El barco se portaba admirablemente, casi podía disfrutar de la capacidad del motovelero que parecia un patito sobre las olas arboladas, lo único que me preocupaba era la edad de mi barco, ya saben... algo siempre puede fallar. Parecía que aflojaba de a ratos, una ola nos hizo espabilar . Dio de lleno en la amura y nos cayó encima, claro que sin mojarnos, estábamos dentro de la timonera cubierta tratando de adivinar el rumbo, no se veía nada.
Amurados por estribor, con poco trapo y el motor avante el barco cabeceaba y hacia sonar la campana de niebla como protestando cuando alguna ola más alta lo sacudia. Si, indudablemente la tormenta iba aflojando, y la ola también, como para que pusiéramos una pava al fuego y encendiéramos la estufa para secarnos un poco.

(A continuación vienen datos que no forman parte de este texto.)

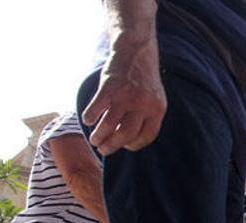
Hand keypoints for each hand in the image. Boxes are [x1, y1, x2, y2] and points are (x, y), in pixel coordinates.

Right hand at [83, 35, 166, 155]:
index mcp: (158, 109)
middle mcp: (144, 104)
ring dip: (99, 136)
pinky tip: (87, 120)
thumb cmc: (144, 79)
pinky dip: (90, 117)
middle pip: (126, 134)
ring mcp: (126, 95)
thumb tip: (128, 140)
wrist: (136, 50)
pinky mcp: (110, 86)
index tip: (124, 145)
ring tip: (93, 140)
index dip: (134, 145)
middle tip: (103, 149)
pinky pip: (97, 108)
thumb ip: (146, 116)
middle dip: (112, 146)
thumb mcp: (154, 98)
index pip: (147, 136)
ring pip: (110, 125)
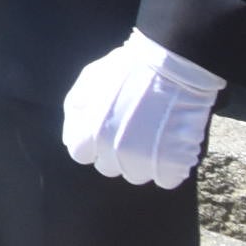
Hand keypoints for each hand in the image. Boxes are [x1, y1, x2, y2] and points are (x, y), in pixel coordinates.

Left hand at [62, 31, 224, 187]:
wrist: (172, 65)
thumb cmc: (127, 69)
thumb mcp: (88, 81)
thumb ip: (75, 112)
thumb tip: (71, 140)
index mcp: (90, 132)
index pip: (81, 154)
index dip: (91, 144)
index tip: (104, 132)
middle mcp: (114, 151)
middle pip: (109, 168)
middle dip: (116, 152)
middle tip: (132, 131)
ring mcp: (145, 160)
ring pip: (136, 175)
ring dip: (142, 161)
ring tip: (153, 137)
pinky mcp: (174, 164)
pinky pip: (167, 180)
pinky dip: (170, 168)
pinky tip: (171, 146)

Hacía más de 4 horas que estaba a cargo y no daba mas de cansancio, así que ante la insistencia de una tripulante, le cedí el mando y el timón y después de una sopita me recosté un rato en popa con una frazada. Sentí que no estaba solo en el camarote, los demás también venían cansados y la calidez de la cucheta invitaba a dormir acunados por el pesado andar del viejo velero.
El barco se portaba bien y la tripulación aun mejor, molido y despreocupado caí relajado en un profundo sueño. No sé bien cuanto tiempo paso quizás minutos o largas horas, lo cierto es que al reacomodarme en la cucheta me desperté violentamente cuando toque con mi mano toda la colchoneta empapada. Aun dormido me incorporé y grité con todas mis fuerzas “ NOS HUNDIMOS !!! ”
- Hay agua hasta las camas ! Dónde esta la bebé? pregunte asustado.
Teníamos a Barbarita de meses y la preocupación que implicaba llevarla a navegar nos rondaba en forma permanente.
Unos brazos tibios me rodearon en el acto:
- No amor, estamos en casa, en la cama, tranquilizate que es una pesadilla.
- Pero, el agua... la tormenta... balbucee mientras Silvia, mi mujer, accionaba el dimmer de la luz del dormitorio y yo saliendo de mi sopor aun insistía que naufragábamos, pues la cama estaba toda mojada.
La beba nos sintió tan cansados que decidió esa noche estirar el horario y saltear una toma de teta... el alimento materno derramado por toda la cama me hizo naufragar en un mar de culpas, miedo y responsabilidades.
Después de todo, el cansancio me llevo a cometer el fatal error de ceder el mando de la nave a una tripulante que no conocía, ni quiero conocer...
Adivinan Uds. quien era Ella ?
NOTAS
1 lo relatado es un episodio real e inborrable de nuestras vidas, quedo como anécdota para la historia familiar.
2 el barco que patroneaba en el sueño era el Patagón, era de un amigo, Paco Tarifa y es gemelo del motovelero Don Benito, mi barco actual.